> **Text block**:
◇ ◇ ◇ ◇ ◇
Last Wednesday was the first day of the new federal fiscal year, and therefore the day on which HHS’s new “non-reimbursement for medical errors” rule went into effect. Under this new rule (blogged here and here and covered in this New York Times story), the Center for Medicare and Medicaid Services will no longer reimburse hospitals for the increased care that a patient needs after an extreme medical error has happened. While infecting a patient with MRSA is not specifically disavowed in the rule, it outlaws reimbursement as of this year for infections associated with vascular catheters and coronary artery bypass graft surgery, and next year (Oct. 1, 2009) for surgical site infections following orthopedic procedures. (Disappointingly, CMS rejected requests to define staph septicemia and nosocomial MRSA infection as “never events.”)
Now, however, it seems that the UK government is willing to go much further than our own. According to a story in The Independent (first flagged here by ace flu blogger Crawford Killian), “tough new manslaughter laws” will allow corporations — including healthcare institutions — to be held accountable for deaths in which corporate behavior plays a role:
Maria Eagle, the Justice minister, told a meeting of more than 100 chairs and non-executive directors of NHS trusts that where managers ignore warnings of health risks, prosecutions may follow. She said: “Putting the offence into context, imagine that a patient has died in a hospital infected by MRSA and the issue of corporate manslaughter has been raised. Could the organisation be prosecuted and convicted? The answer is ‘possibly’. (Byline: Robert Verkaik, law editor)
◇ ◇ ◇ ◇ ◇
> **Listed entries**:
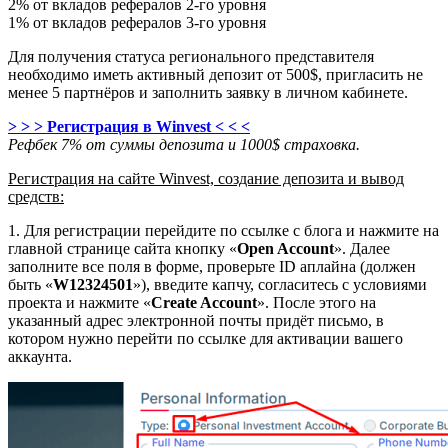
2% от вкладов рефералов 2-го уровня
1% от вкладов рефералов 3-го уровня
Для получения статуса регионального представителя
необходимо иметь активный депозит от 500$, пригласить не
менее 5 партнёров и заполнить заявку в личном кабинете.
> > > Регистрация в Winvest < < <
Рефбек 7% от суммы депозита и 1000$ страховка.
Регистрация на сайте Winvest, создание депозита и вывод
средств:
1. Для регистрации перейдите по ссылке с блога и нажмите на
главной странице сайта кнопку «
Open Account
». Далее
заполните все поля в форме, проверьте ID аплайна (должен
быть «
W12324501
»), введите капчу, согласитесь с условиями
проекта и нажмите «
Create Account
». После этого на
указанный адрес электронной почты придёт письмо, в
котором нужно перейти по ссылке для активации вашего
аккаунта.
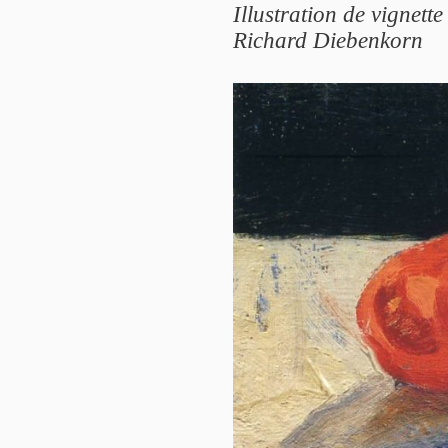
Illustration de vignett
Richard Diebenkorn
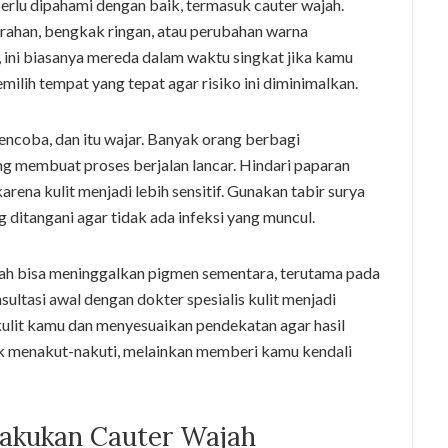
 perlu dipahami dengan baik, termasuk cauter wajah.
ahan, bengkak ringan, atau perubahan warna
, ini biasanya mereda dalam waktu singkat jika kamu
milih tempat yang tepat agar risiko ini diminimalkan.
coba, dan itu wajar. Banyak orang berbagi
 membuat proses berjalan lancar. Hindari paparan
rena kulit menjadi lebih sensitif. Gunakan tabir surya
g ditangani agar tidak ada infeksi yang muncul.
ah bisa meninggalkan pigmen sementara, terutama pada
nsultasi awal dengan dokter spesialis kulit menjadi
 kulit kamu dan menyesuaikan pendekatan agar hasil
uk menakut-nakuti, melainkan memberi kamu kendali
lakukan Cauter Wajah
◇ ◇ ◇ ◇ ◇
Write the next part of the text on hospital accountability for MRSA infections, continuing after its last sentence. The material has no connection to the text.

> **Reply to the task**:
Public attitudes in the UK are ripe for this change. In July, there was significant protest after it emerged — via a government report — that 345 patients died of Clostridium difficile infection at three hospitals, after government warnings, with no punishment to the hospitals. In fact, according to The Independent, the chief executive of the trust that operated all three was allowed to resign with $150,000 in foregone pay, and is now suing for additional compensation.
So far, US protests and citizen action over nosocomial MRSA infections have been within individual states (see this recent post on the new Nile’s Law in California). But isn’t it interesting to see what coordinated national action — granted, in a smaller country — can do.